───── Dataset entries
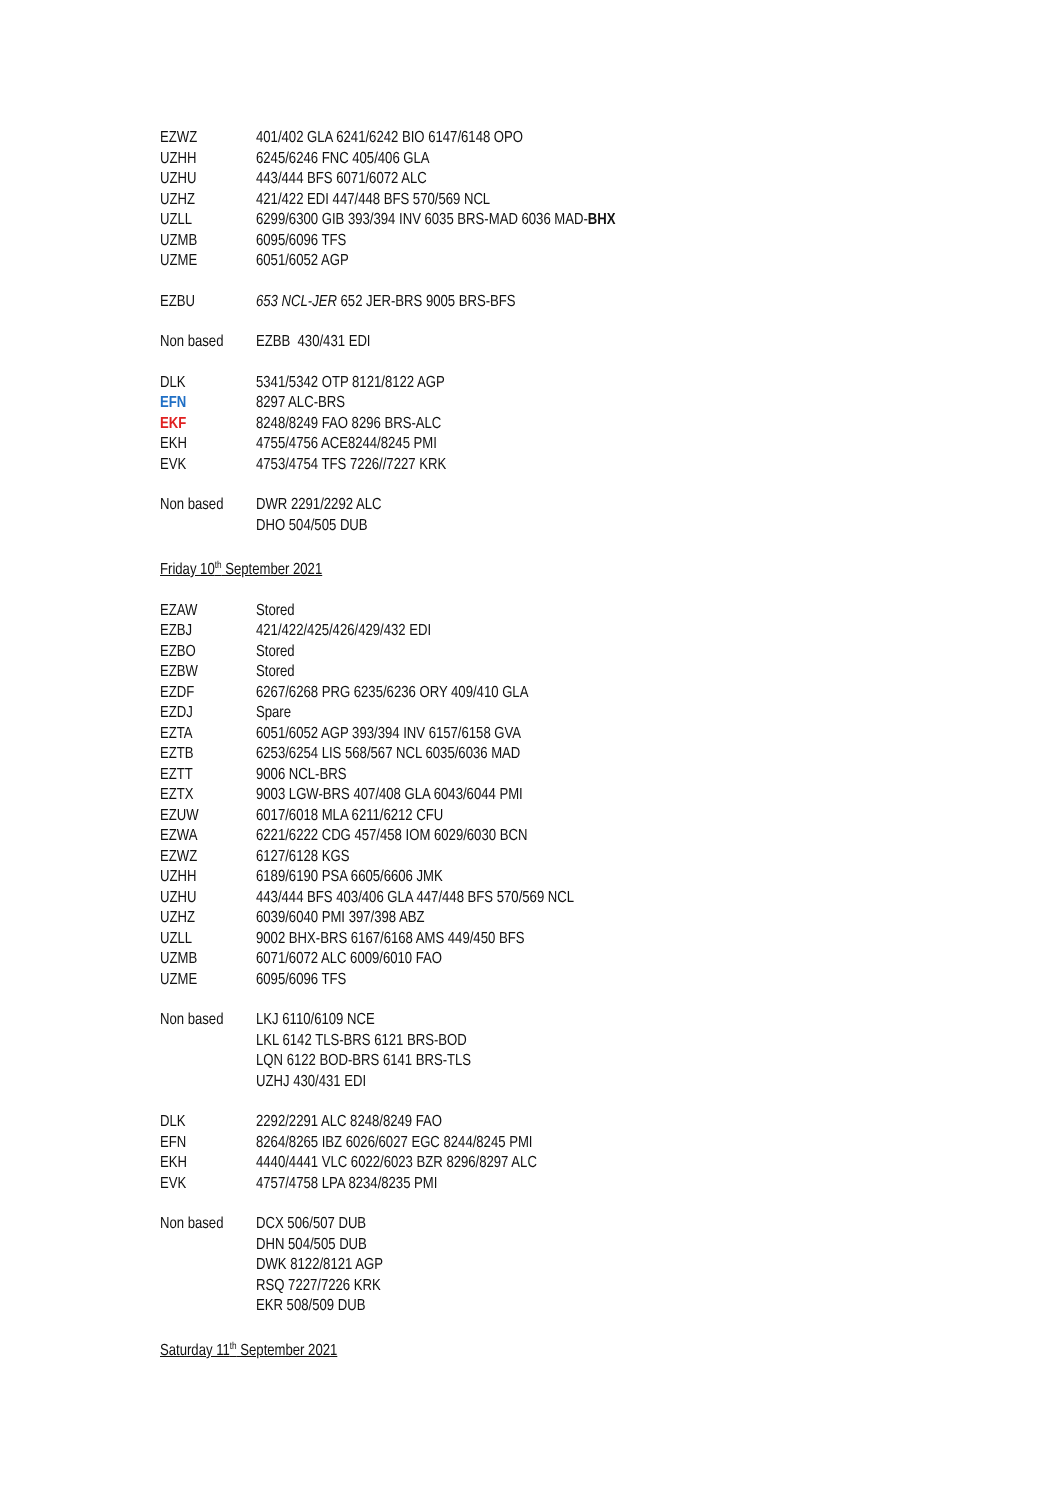| EZWZ | 401/402 GLA 6241/6242 BIO 6147/6148 OPO |
| UZHH | 6245/6246 FNC 405/406 GLA |
| UZHU | 443/444 BFS 6071/6072 ALC |
| UZHZ | 421/422 EDI 447/448 BFS 570/569 NCL |
| UZLL | 6299/6300 GIB 393/394 INV 6035 BRS-MAD 6036 MAD- BHX |
| UZMB | 6095/6096 TFS |
| UZME | 6051/6052 AGP |
| EZBU | 653 NCL-JER 652 JER-BRS 9005 BRS-BFS |
| Non based | EZBB 430/431 EDI |
| DLK | 5341/5342 OTP 8121/8122 AGP |
| EFN | 8297 ALC-BRS |
| EKF | 8248/8249 FAO 8296 BRS-ALC |
| EKH | 4755/4756 ACE8244/8245 PMI |
| EVK | 4753/4754 TFS 7226//7227 KRK |
| Non based | DWR 2291/2292 ALC |
| | DHO 504/505 DUB |
Friday 10<sup>th</sup> September 2021
| EZAW | Stored |
| EZBJ | 421/422/425/426/429/432 EDI |
| EZBO | Stored |
| EZBW | Stored |
| EZDF | 6267/6268 PRG 6235/6236 ORY 409/410 GLA |
| EZDJ | Spare |
| EZTA | 6051/6052 AGP 393/394 INV 6157/6158 GVA |
| EZTB | 6253/6254 LIS 568/567 NCL 6035/6036 MAD |
| EZTT | 9006 NCL-BRS |
| EZTX | 9003 LGW-BRS 407/408 GLA 6043/6044 PMI |
| EZUW | 6017/6018 MLA 6211/6212 CFU |
| EZWA | 6221/6222 CDG 457/458 IOM 6029/6030 BCN |
| EZWZ | 6127/6128 KGS |
| UZHH | 6189/6190 PSA 6605/6606 JMK |
| UZHU | 443/444 BFS 403/406 GLA 447/448 BFS 570/569 NCL |
| UZHZ | 6039/6040 PMI 397/398 ABZ |
| UZLL | 9002 BHX-BRS 6167/6168 AMS 449/450 BFS |
| UZMB | 6071/6072 ALC 6009/6010 FAO |
| UZME | 6095/6096 TFS |
| Non based | LKJ 6110/6109 NCE |
| | LKL 6142 TLS-BRS 6121 BRS-BOD |
| | LQN 6122 BOD-BRS 6141 BRS-TLS |
| | UZHJ 430/431 EDI |
| DLK | 2292/2291 ALC 8248/8249 FAO |
| EFN | 8264/8265 IBZ 6026/6027 EGC 8244/8245 PMI |
| EKH | 4440/4441 VLC 6022/6023 BZR 8296/8297 ALC |
| EVK | 4757/4758 LPA 8234/8235 PMI |
| Non based | DCX 506/507 DUB |
| | DHN 504/505 DUB |
| | DWK 8122/8121 AGP |
| | RSQ 7227/7226 KRK |
| | EKR 508/509 DUB |
Saturday 11<sup>th</sup> September 2021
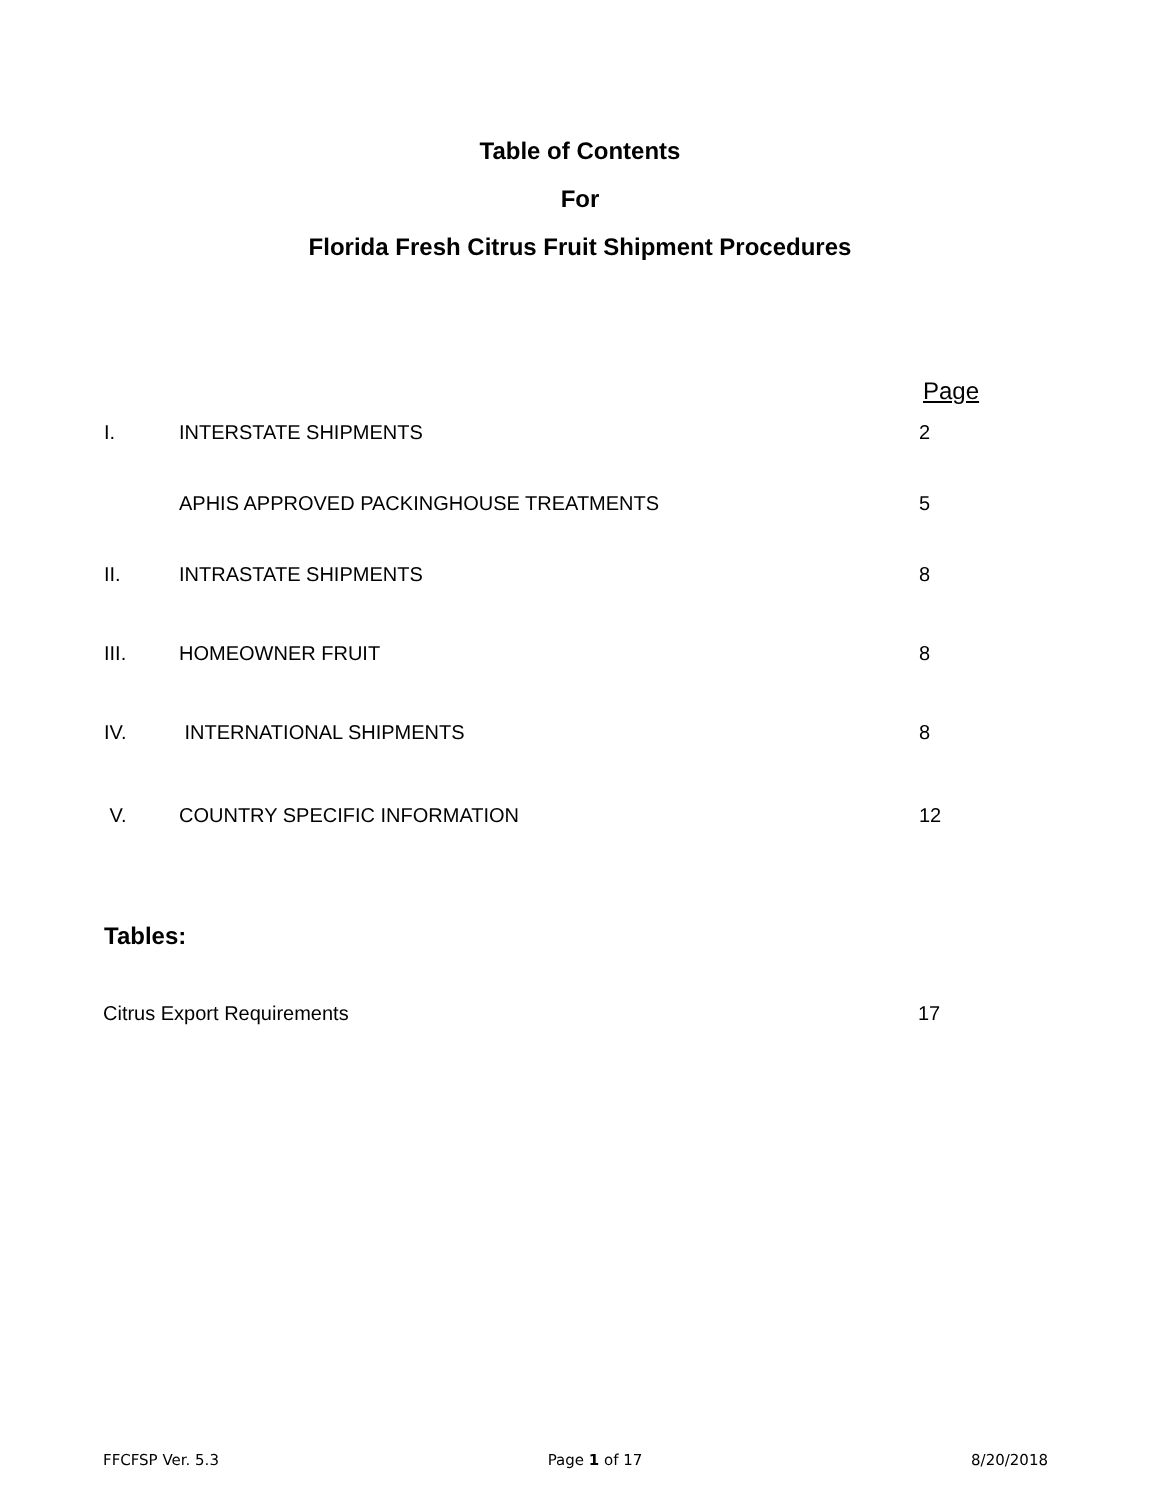Table of Contents
For
Florida Fresh Citrus Fruit Shipment Procedures
Page
I. INTERSTATE SHIPMENTS 2
APHIS APPROVED PACKINGHOUSE TREATMENTS 5
II. INTRASTATE SHIPMENTS 8
III. HOMEOWNER FRUIT 8
IV. INTERNATIONAL SHIPMENTS 8
V. COUNTRY SPECIFIC INFORMATION 12
Tables:
Citrus Export Requirements 17
FFCFSP Ver. 5.3 Page 1 of 17 8/20/2018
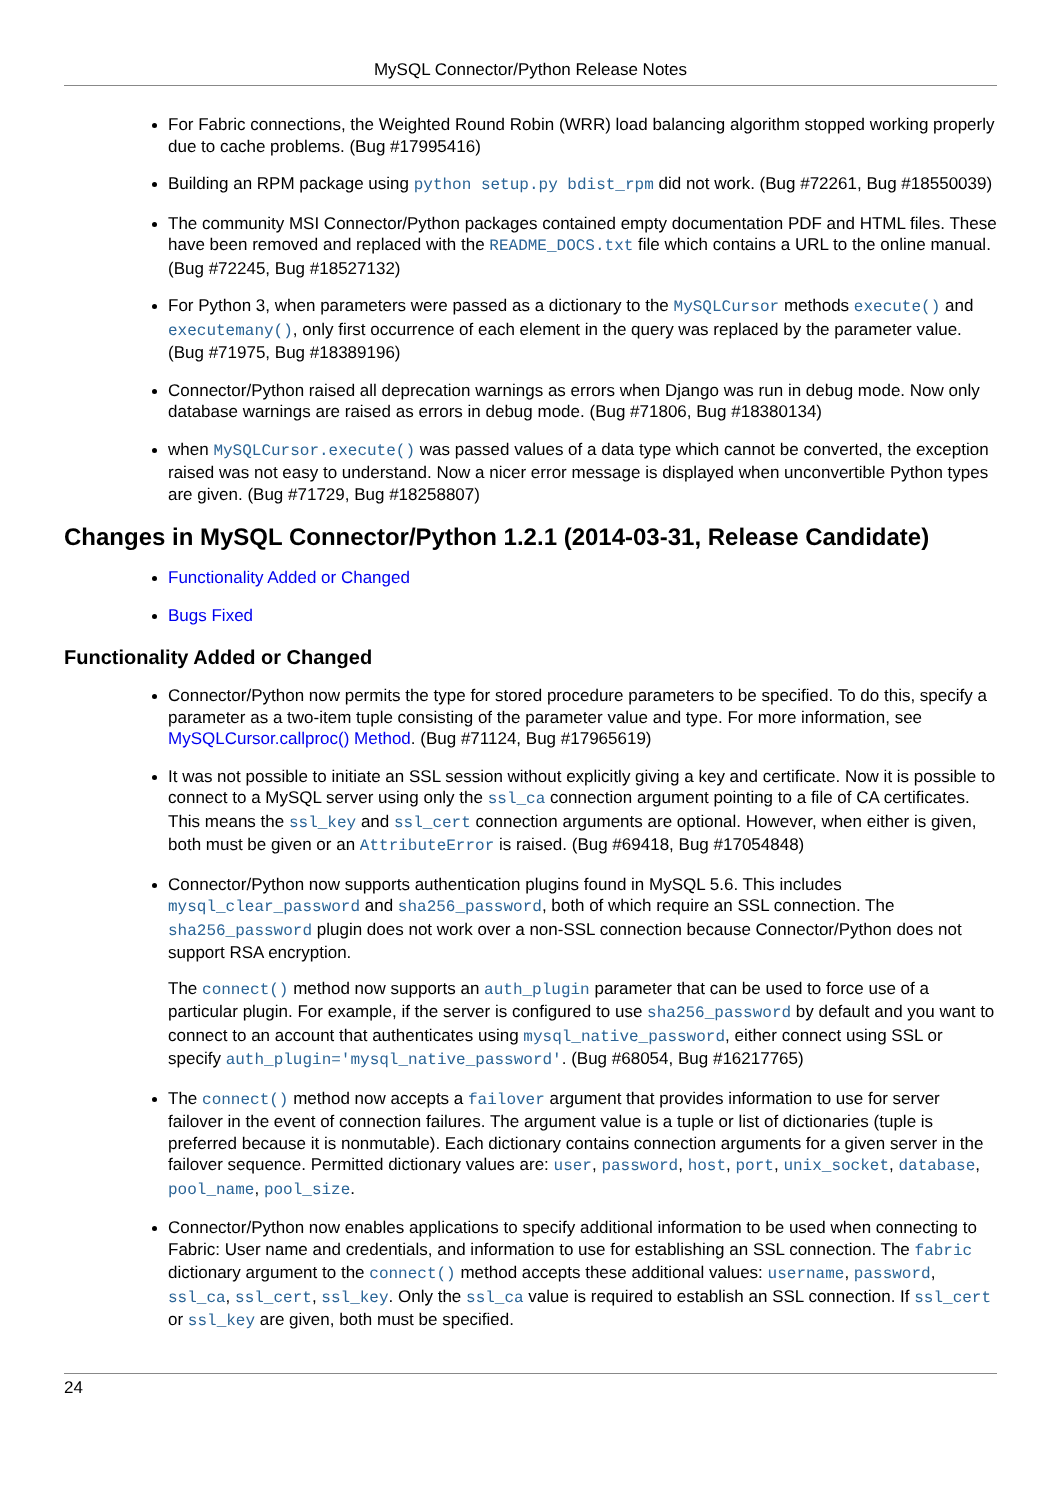MySQL Connector/Python Release Notes
For Fabric connections, the Weighted Round Robin (WRR) load balancing algorithm stopped working properly due to cache problems. (Bug #17995416)
Building an RPM package using python setup.py bdist_rpm did not work. (Bug #72261, Bug #18550039)
The community MSI Connector/Python packages contained empty documentation PDF and HTML files. These have been removed and replaced with the README_DOCS.txt file which contains a URL to the online manual. (Bug #72245, Bug #18527132)
For Python 3, when parameters were passed as a dictionary to the MySQLCursor methods execute() and executemany(), only first occurrence of each element in the query was replaced by the parameter value. (Bug #71975, Bug #18389196)
Connector/Python raised all deprecation warnings as errors when Django was run in debug mode. Now only database warnings are raised as errors in debug mode. (Bug #71806, Bug #18380134)
when MySQLCursor.execute() was passed values of a data type which cannot be converted, the exception raised was not easy to understand. Now a nicer error message is displayed when unconvertible Python types are given. (Bug #71729, Bug #18258807)
Changes in MySQL Connector/Python 1.2.1 (2014-03-31, Release Candidate)
Functionality Added or Changed
Bugs Fixed
Functionality Added or Changed
Connector/Python now permits the type for stored procedure parameters to be specified. To do this, specify a parameter as a two-item tuple consisting of the parameter value and type. For more information, see MySQLCursor.callproc() Method. (Bug #71124, Bug #17965619)
It was not possible to initiate an SSL session without explicitly giving a key and certificate. Now it is possible to connect to a MySQL server using only the ssl_ca connection argument pointing to a file of CA certificates. This means the ssl_key and ssl_cert connection arguments are optional. However, when either is given, both must be given or an AttributeError is raised. (Bug #69418, Bug #17054848)
Connector/Python now supports authentication plugins found in MySQL 5.6. This includes mysql_clear_password and sha256_password, both of which require an SSL connection. The sha256_password plugin does not work over a non-SSL connection because Connector/Python does not support RSA encryption.
The connect() method now supports an auth_plugin parameter that can be used to force use of a particular plugin. For example, if the server is configured to use sha256_password by default and you want to connect to an account that authenticates using mysql_native_password, either connect using SSL or specify auth_plugin='mysql_native_password'. (Bug #68054, Bug #16217765)
The connect() method now accepts a failover argument that provides information to use for server failover in the event of connection failures. The argument value is a tuple or list of dictionaries (tuple is preferred because it is nonmutable). Each dictionary contains connection arguments for a given server in the failover sequence. Permitted dictionary values are: user, password, host, port, unix_socket, database, pool_name, pool_size.
Connector/Python now enables applications to specify additional information to be used when connecting to Fabric: User name and credentials, and information to use for establishing an SSL connection. The fabric dictionary argument to the connect() method accepts these additional values: username, password, ssl_ca, ssl_cert, ssl_key. Only the ssl_ca value is required to establish an SSL connection. If ssl_cert or ssl_key are given, both must be specified.
24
──────────
#### [Exercise]
Out of the data above, return each line where the word "Page" can be found.

#### [Response to the exercise]
Page
FFCFSP Ver. 5.3 Page 1 of 17 8/20/2018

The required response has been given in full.